» **EXERCISE DIRECTIONS**: Every record is to be printed exactly as written, and any picture in it is skipped.

◇ ◇ ◇ ◇ ◇ ◇ ◇

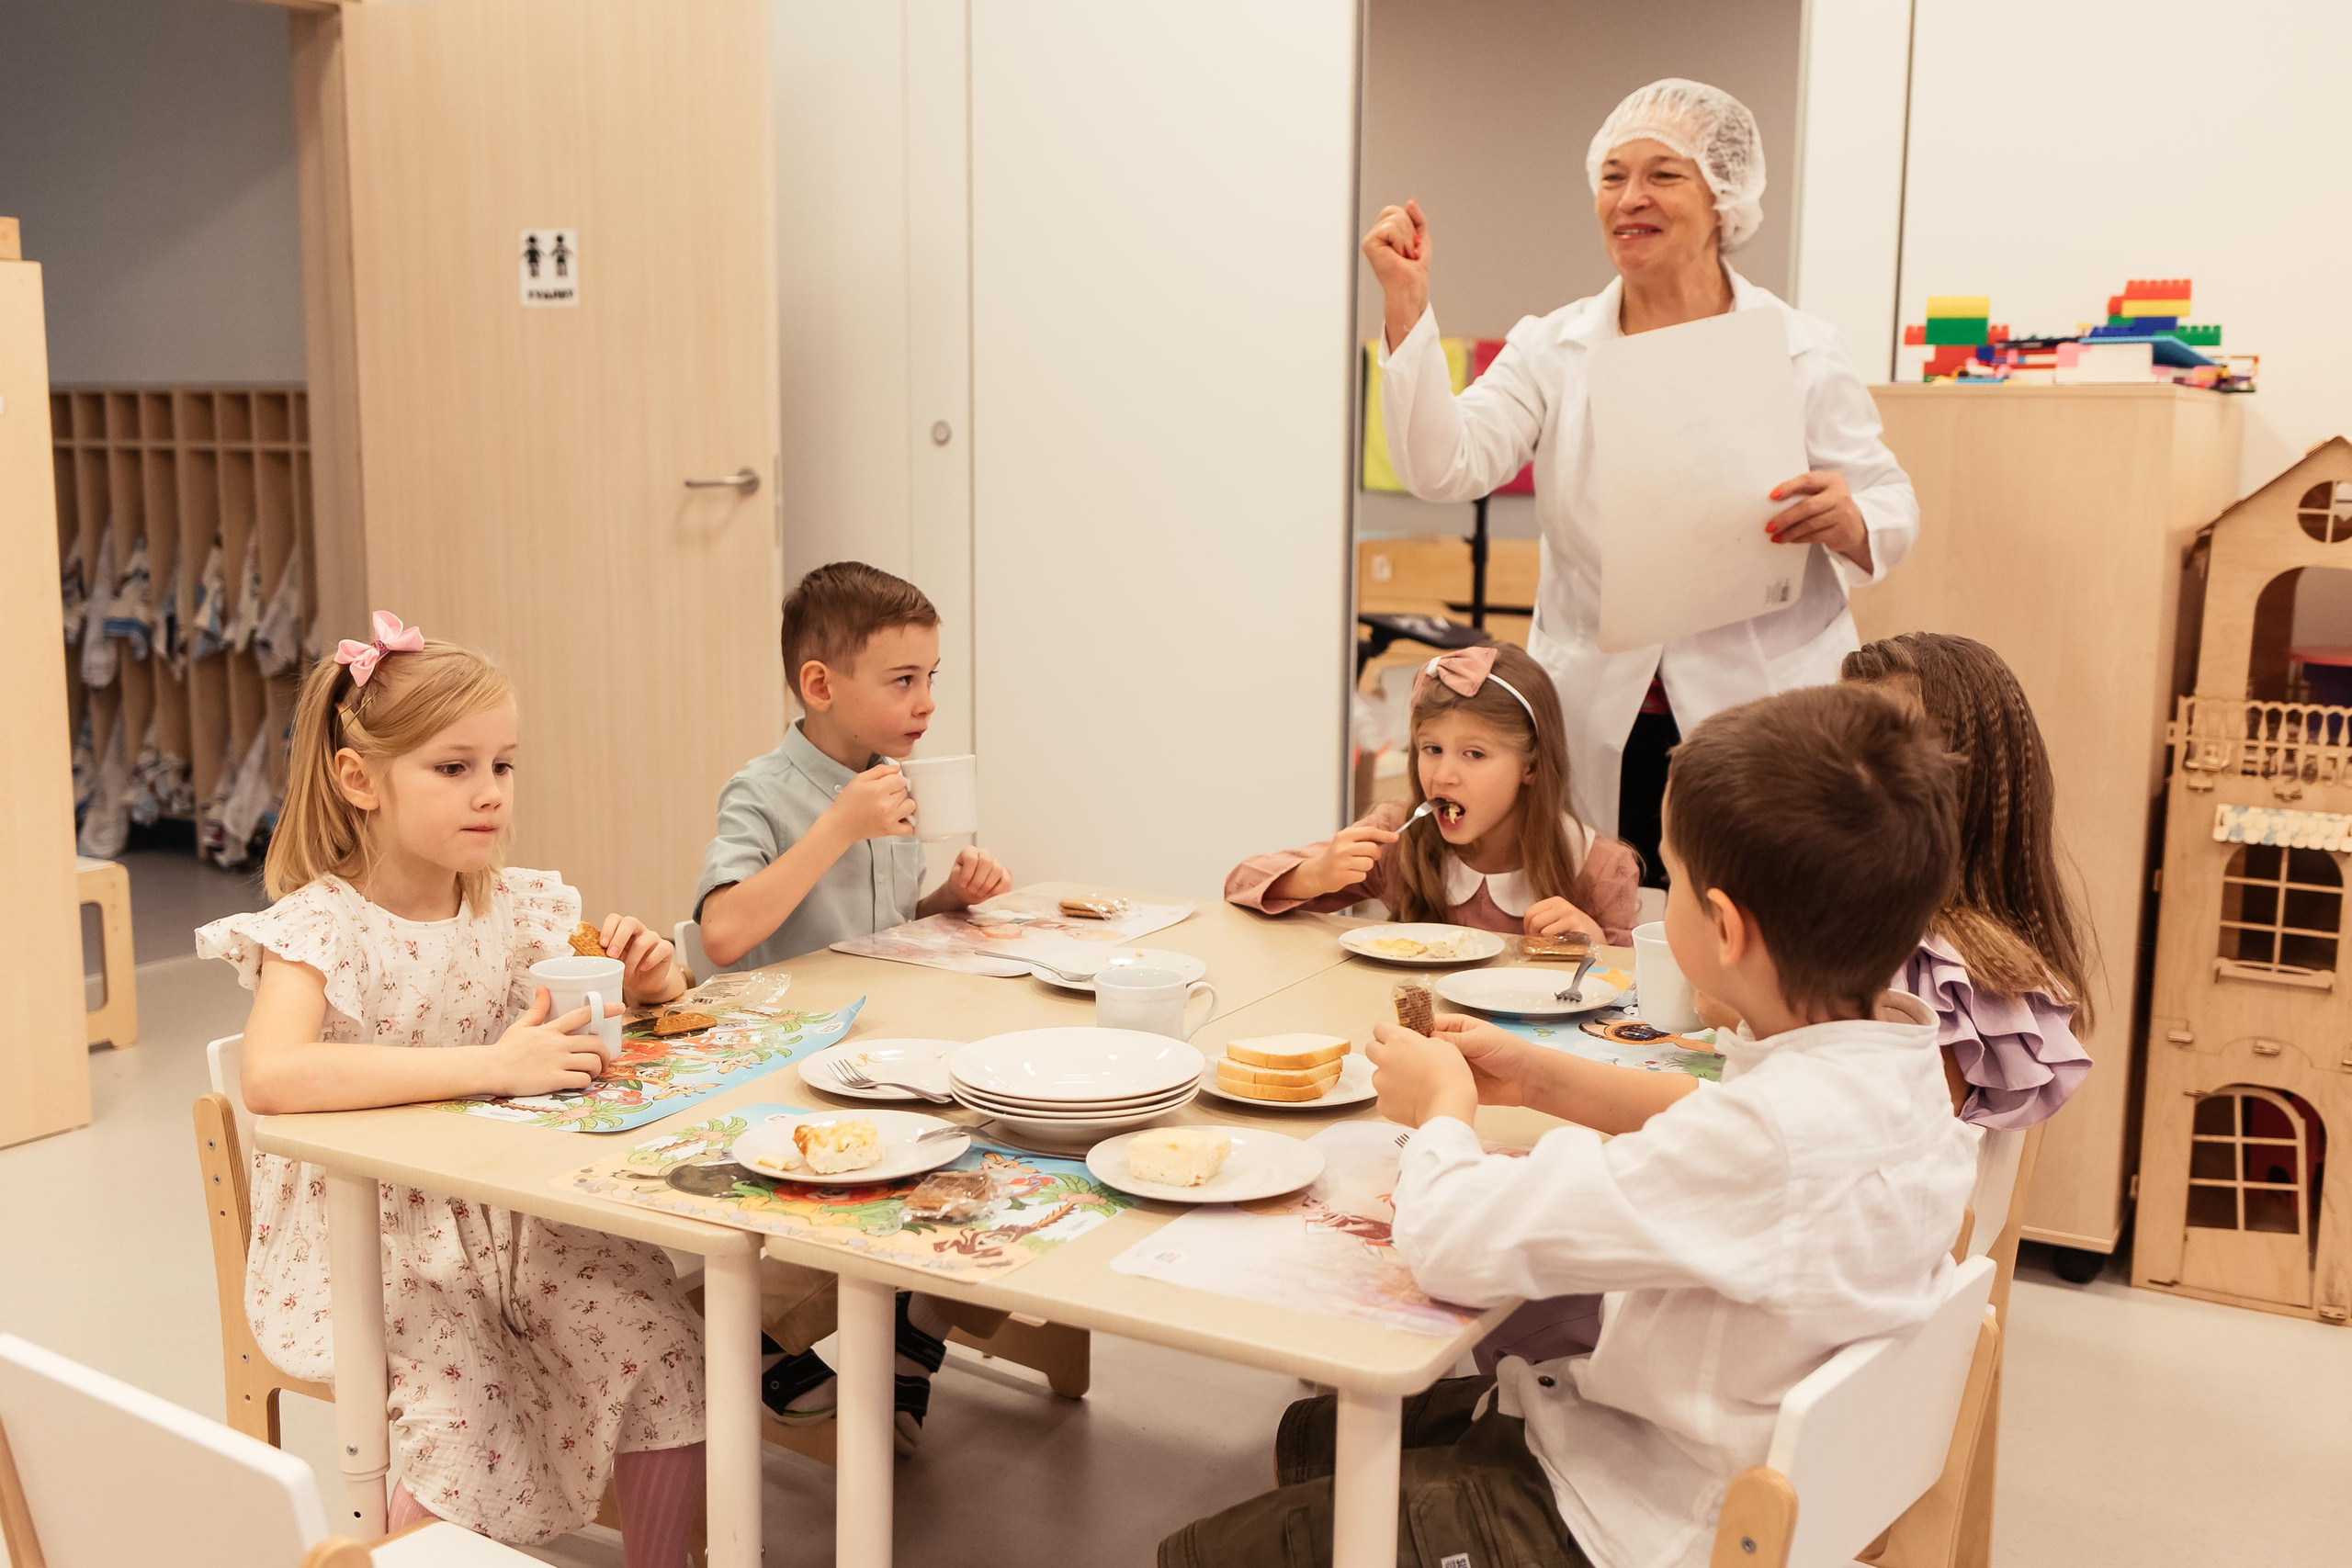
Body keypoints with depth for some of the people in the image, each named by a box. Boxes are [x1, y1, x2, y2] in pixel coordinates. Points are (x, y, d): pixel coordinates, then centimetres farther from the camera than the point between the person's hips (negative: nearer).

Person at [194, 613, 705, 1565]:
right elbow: (273, 1078, -34)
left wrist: (644, 978, -8)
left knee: (666, 1350, -12)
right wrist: (492, 1065, -38)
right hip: (375, 1234, -5)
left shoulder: (517, 906, 3)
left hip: (516, 1215, 5)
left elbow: (592, 1010, 19)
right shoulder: (318, 926, -14)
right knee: (466, 1409, -25)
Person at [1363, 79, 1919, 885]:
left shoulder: (1802, 352, 2)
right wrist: (1405, 303, -15)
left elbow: (1893, 510, 4)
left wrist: (1847, 522, -20)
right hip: (1604, 736, 1)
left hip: (1765, 726, -1)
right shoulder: (1552, 349, 6)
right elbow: (1445, 467, -8)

◇ ◇ ◇ ◇ ◇ ◇ ◇

» **SOLUTION TO THIS EXERCISE**:
Body keypoints with depth for some of the people in the image, each named by a box. Boxes are [x1, y1, x2, y2] in pixel coordinates. Points are (x, y, d): pixel coordinates, then centimetres farther from the camera than the point between the person's hips (negative: nearer).

Person at [194, 613, 705, 1565]:
right elbow: (273, 1078, -34)
left wrist: (644, 978, -8)
left knee: (666, 1350, -12)
right wrist: (492, 1065, -38)
right hip: (375, 1234, -5)
left shoulder: (517, 906, 3)
left hip: (516, 1215, 5)
left elbow: (592, 1010, 19)
right shoulder: (318, 926, -14)
right knee: (466, 1409, -25)
Person at [1363, 79, 1919, 885]:
left shoulder: (1802, 352, 2)
right wrist: (1405, 303, -15)
left elbow: (1893, 510, 4)
left wrist: (1847, 522, -20)
right hip: (1604, 736, 1)
left hip: (1765, 726, -1)
right shoulder: (1552, 349, 6)
right elbow: (1445, 467, -8)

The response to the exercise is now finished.